Ross-Loos is a group medical practice founded in 1929 in Los Angeles by two physicians, Donald E. Ross and H. Clifford Loos, older brother of writer Anita Loos. From Wikipedia:

The founders believed that health care could be improved by combining prepayment of services, eliminating the financial barriers faced by patients at the time of needed care, with the sharing of medical records and the ease of consultation in a medical group. The focus was on the improvement of medical care quality, rather than financial success, and many of the concepts in these plans built on a public health approach that encouraged prevention. These plans included prenatal care, well-baby visits, and immunizations in standard benefit packages, with small or no copayments, in an era when even the hospital costs of maternity stays were often excluded from traditional insurance.

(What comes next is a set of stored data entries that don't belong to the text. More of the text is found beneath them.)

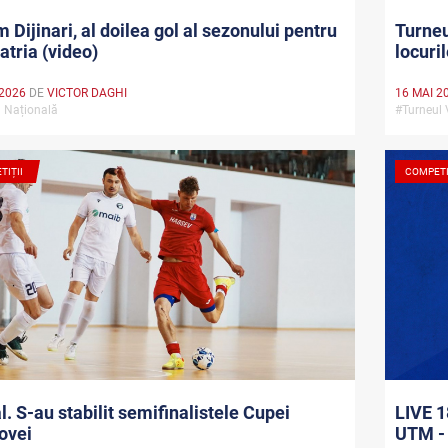
 Dijinari, al doilea gol al sezonului pentru
Turneu
atria (video)
locuri
 2026
DE
VICTOR DAGHI
16 MAI 2
a Națională
#Turneul 
TIȚII
COMPETI
l. S-au stabilit semifinalistele Cupei
LIVE 1
ovei
UTM - 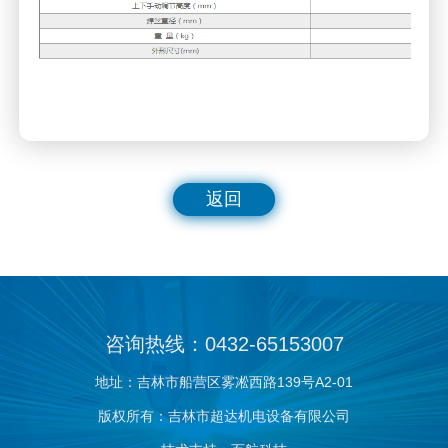
返回
咨询热线：0432-65153007
地址：吉林市船营区雾凇西路139号A2-01
版权所有：吉林市超达机电设备有限公司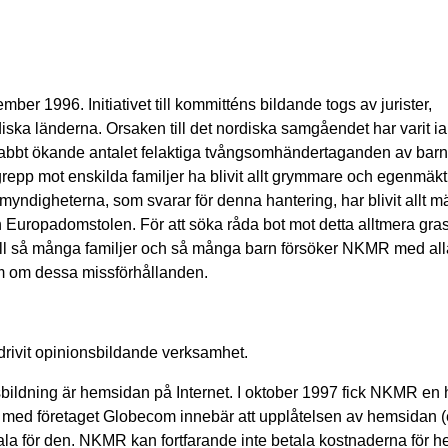
 1996. Initiativet till kommitténs bildande togs av jurister,
ska länderna. Orsaken till det nordiska samgåendet har varit ia
snabbt ökande antalet felaktiga tvångsomhändertaganden av bar
epp mot enskilda familjer ha blivit allt grymmare och egenmäkt
yndigheterna, som svarar för denna hantering, har blivit allt m
n Europadomstolen. För att söka råda bot mot detta alltmera gr
ll så många familjer och så många barn försöker NKMR med alla
m om dessa missförhållanden.
drivit opinionsbildande verksamhet.
bildning är hemsidan på Internet. I oktober 1997 fick NKMR en
ed företaget Globecom innebär att upplåtelsen av hemsidan (
n betala för den. NKMR kan fortfarande inte betala kostnaderna för 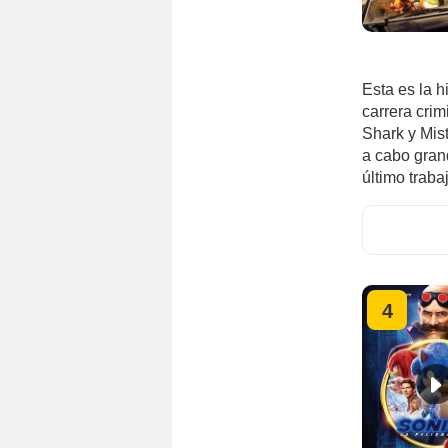
Esta es la h
carrera crim
Shark y Mis
a cabo gran
último traba
4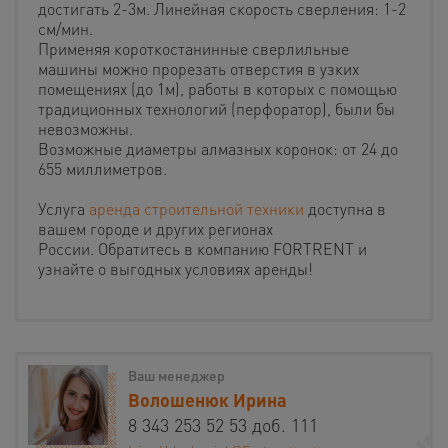
достигать 2-3м. Линейная скорость сверления: 1-2
см/мин.
Применяя короткостанинные сверлильные
машины можно прорезать отверстия в узких
помещениях (до 1м), работы в которых с помощью
традиционных технологий (перфоратор), были бы
невозможны.
Возможные диаметры алмазных коронок: от 24 до
655 миллиметров.
Услуга
аренда строительной техники
доступна в
вашем городе и других регионах
России. Обратитесь в компанию FORTRENT и
узнайте о выгодных условиях аренды!
Ваш менеджер
Волошенюк Ирина
8 343 253 52 53 доб. 111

Whatever happened to that idea?

4 comments… add one
  • jimbino Link

    What killed that idea was the power of insurance companies to confuse health insurance with health care and the tax-free financing of health insurance our idiotic gummint offers employees through an employer’s plan.

  • Red Barchetta Link

    I don’t see any problem in concept with combining routine preventative care with catastrophic insurance coverage. You simply price in the risks, and the blended premium will reflect the two risk pools. Routine care will approach pass-through because of its high likelihood of utilization, and catastrophic premiums will be much smaller due to lower usage expectancy per individual.

    However, I wouldn’t impute altruistic and non-financial motives. Just like when you pre-buy auto maintenance packages from a dealer you may prevent catastrophic losses, but its business capture for the dealer on a near pass through basis. Its maintenance vs insurance. It can all be priced.

    As for this:

    “combining prepayment of services, eliminating the financial barriers faced by patients at the time of needed care”

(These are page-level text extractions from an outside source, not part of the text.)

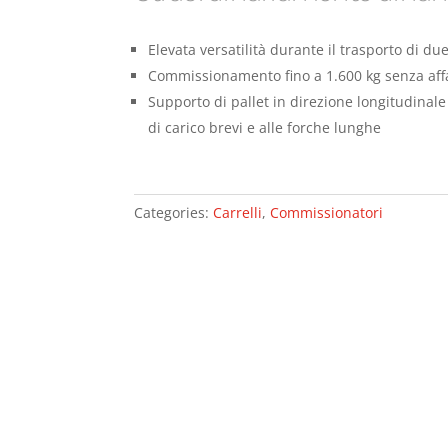
Elevata versatilità durante il trasporto di due
Commissionamento fino a 1.600 kg senza affa
Supporto di pallet in direzione longitudinale 
di carico brevi e alle forche lunghe
Categories:
Carrelli
,
Commissionatori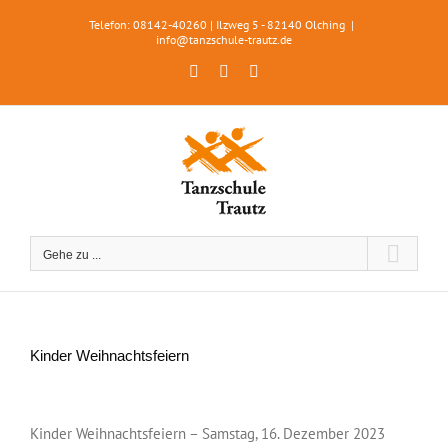
Zum
Telefon: 08142-40260 | Ilzweg 5 - 82140 Olching
|
Inhalt
info@tanzschule-trautz.de
springen
Facebook
Instagram
WhatsApp
Gehe zu ...
Kinder Weihnachtsfeiern
Zeige
grösseres
Kinder Weihnachtsfeiern – Samstag, 16. Dezember 2023
Bild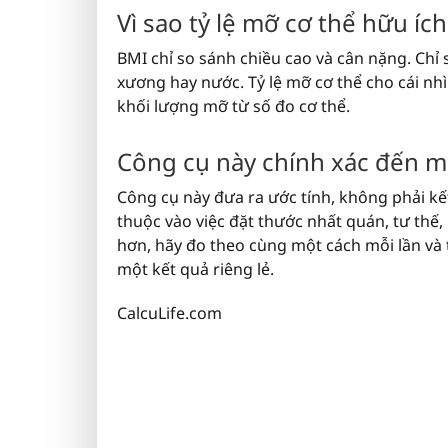
Vì sao tỷ lệ mỡ cơ thể hữu íc
BMI chỉ so sánh chiều cao và cân nặng. Chỉ
xương hay nước. Tỷ lệ mỡ cơ thể cho cái nhì
khối lượng mỡ từ số đo cơ thể.
Công cụ này chính xác đến 
Công cụ này đưa ra ước tính, không phải kế
thuộc vào việc đặt thước nhất quán, tư thế,
hơn, hãy đo theo cùng một cách mỗi lần và t
một kết quả riêng lẻ.
CalcuLife.com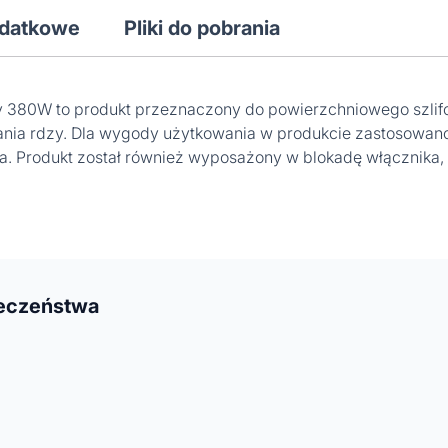
odatkowe
Pliki do pobrania
y 380W to produkt przeznaczony do powierzchniowego szli
wania rdzy. Dla wygody użytkowania w produkcie zastosowan
a. Produkt został również wyposażony w blokadę włącznika, 
ieczeństwa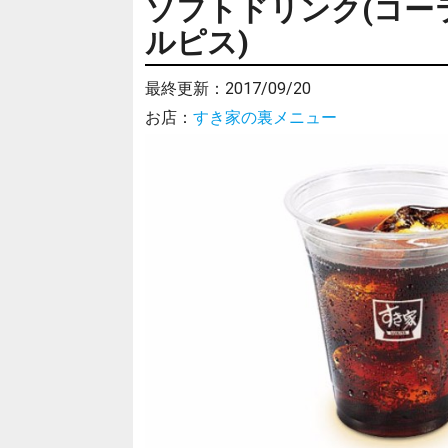
ソフトドリンク(コー
ルピス)
最終更新：
2017/09/20
お店：
すき家の裏メニュー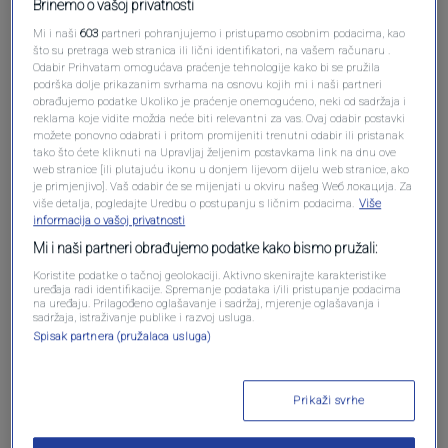
Brinemo o vašoj privatnosti
Mi i naši
603
partneri pohranjujemo i pristupamo osobnim podacima, kao
što su pretraga web stranica ili lični identifikatori, na vašem računaru .
Odabir Prihvatam omogućava praćenje tehnologije kako bi se pružila
Oglas
podrška dolje prikazanim svrhama na osnovu kojih mi i naši partneri
obrađujemo podatke Ukoliko je praćenje onemogućeno, neki od sadržaja i
reklama koje vidite možda neće biti relevantni za vas. Ovaj odabir postavki
možete ponovno odabrati i pritom promijeniti trenutni odabir ili pristanak
tako što ćete kliknuti na Upravljaj željenim postavkama link na dnu ove
web stranice [ili plutajuću ikonu u donjem lijevom dijelu web stranice, ako
je primjenjivo]. Vaš odabir će se mijenjati u okviru našeg Wеб локација. Za
više detalja, pogledajte Uredbu o postupanju s ličnim podacima.
Više
informacija o vašoj privatnosti
Mi i naši partneri obrađujemo podatke kako bismo pružali:
Koristite podatke o tačnoj geolokaciji. Aktivno skenirajte karakteristike
uređaja radi identifikacije. Spremanje podataka i/ili pristupanje podacima
na uređaju. Prilagođeno oglašavanje i sadržaj, mjerenje oglašavanja i
sadržaja, istraživanje publike i razvoj usluga.
Oglas
Spisak partnera (pružalaca usluga)
Prikaži svrhe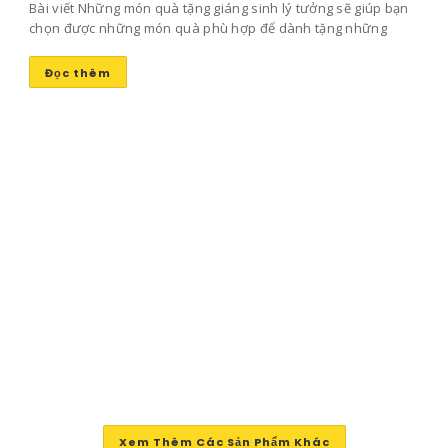
Bài viết Những món quà tặng giáng sinh lý tưởng sẽ giúp bạn
chọn được những món quà phù hợp để dành tặng những
người bạn yêu thương mang lại niềm vui và sự ấm áp trong
ngày đông lạnh lẽo này nhé!
Đọc thêm
Xem Thêm Các Sản Phẩm Khác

    Pure, mush-brained crap.

  • steve Link

    In 1929 they had little to offer in the way of medical care. It was easy to pre-pay. Now that medicine can actually do stuff, like keep newborns alive, it costs more. (I think most of us here are old enough to remember when the 4 lb 10 oz, 341/2 week old Kennedy baby died and that was in 1963.)

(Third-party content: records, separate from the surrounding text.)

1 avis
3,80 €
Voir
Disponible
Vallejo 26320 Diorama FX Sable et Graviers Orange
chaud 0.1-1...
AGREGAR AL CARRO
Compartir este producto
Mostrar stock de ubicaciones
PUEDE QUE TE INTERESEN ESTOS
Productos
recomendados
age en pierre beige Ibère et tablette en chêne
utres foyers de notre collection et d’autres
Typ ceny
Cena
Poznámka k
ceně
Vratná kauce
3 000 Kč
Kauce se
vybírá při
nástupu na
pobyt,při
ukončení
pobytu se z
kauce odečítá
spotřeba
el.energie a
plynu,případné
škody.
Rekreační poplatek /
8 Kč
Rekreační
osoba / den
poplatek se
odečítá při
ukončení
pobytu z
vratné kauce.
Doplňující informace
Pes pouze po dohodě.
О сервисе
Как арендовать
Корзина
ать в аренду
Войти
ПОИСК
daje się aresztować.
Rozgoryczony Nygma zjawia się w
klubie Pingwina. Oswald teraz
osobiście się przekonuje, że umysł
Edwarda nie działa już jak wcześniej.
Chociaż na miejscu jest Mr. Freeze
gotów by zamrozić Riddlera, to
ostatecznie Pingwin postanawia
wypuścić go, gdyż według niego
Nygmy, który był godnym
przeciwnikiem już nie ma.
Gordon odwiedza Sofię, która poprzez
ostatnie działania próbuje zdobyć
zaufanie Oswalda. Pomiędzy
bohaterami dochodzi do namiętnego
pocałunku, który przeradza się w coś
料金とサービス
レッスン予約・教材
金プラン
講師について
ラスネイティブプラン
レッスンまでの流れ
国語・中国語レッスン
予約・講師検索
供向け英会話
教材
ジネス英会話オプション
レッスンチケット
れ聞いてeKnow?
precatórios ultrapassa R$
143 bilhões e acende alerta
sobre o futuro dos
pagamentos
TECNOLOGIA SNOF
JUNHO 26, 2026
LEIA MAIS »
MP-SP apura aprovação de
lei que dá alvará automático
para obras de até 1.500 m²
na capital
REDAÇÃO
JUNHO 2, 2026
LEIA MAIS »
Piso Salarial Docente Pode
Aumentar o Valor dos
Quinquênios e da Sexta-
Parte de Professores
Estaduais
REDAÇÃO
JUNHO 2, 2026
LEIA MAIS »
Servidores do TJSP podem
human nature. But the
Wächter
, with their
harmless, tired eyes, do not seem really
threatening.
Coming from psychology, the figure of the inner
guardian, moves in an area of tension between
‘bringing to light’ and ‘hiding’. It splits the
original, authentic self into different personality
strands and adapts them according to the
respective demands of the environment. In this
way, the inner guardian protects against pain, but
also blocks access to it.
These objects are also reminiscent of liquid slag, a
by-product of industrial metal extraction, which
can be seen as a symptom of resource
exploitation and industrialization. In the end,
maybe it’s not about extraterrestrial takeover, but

  • The ‘altruism’ was not merely imputed the the above author. It was factual. Dr. Loos’ described the typical patient who found himself (and the man was usually the family support in 1929) both sick and out of work. When working he could prepay into an affordable fund. When sick he earned nothing and couldn’t afford medical care. So the idea was somewhat similar to today’s Health Savings Accounts except the insurance companies charge a higher premiem for those –no clue why other than ‘they can’. Dr. Loos paid a high price for founding Ross-Loos. I only know his side of the story but his wife left him because she felt Ross-Loos Foundation was ‘socialized medicine’ and his ideas were ‘socialist’ and she couldn’t be married to a ‘socialist’. La Senora Research Institute is housed in Dr. Loos’ former estate in SM. He purchased the hacienda from Opera and Film Star, the tenor Jose Mojica. And he did so well before anything resembling profits could ever emerge from Ross-Loos. Per his nurse at the time, he contributed without salary. So it’s not “pure mush” for a person to give someone the attribute of being a ‘caring’ human being…..even in these times of blatent ‘me first’.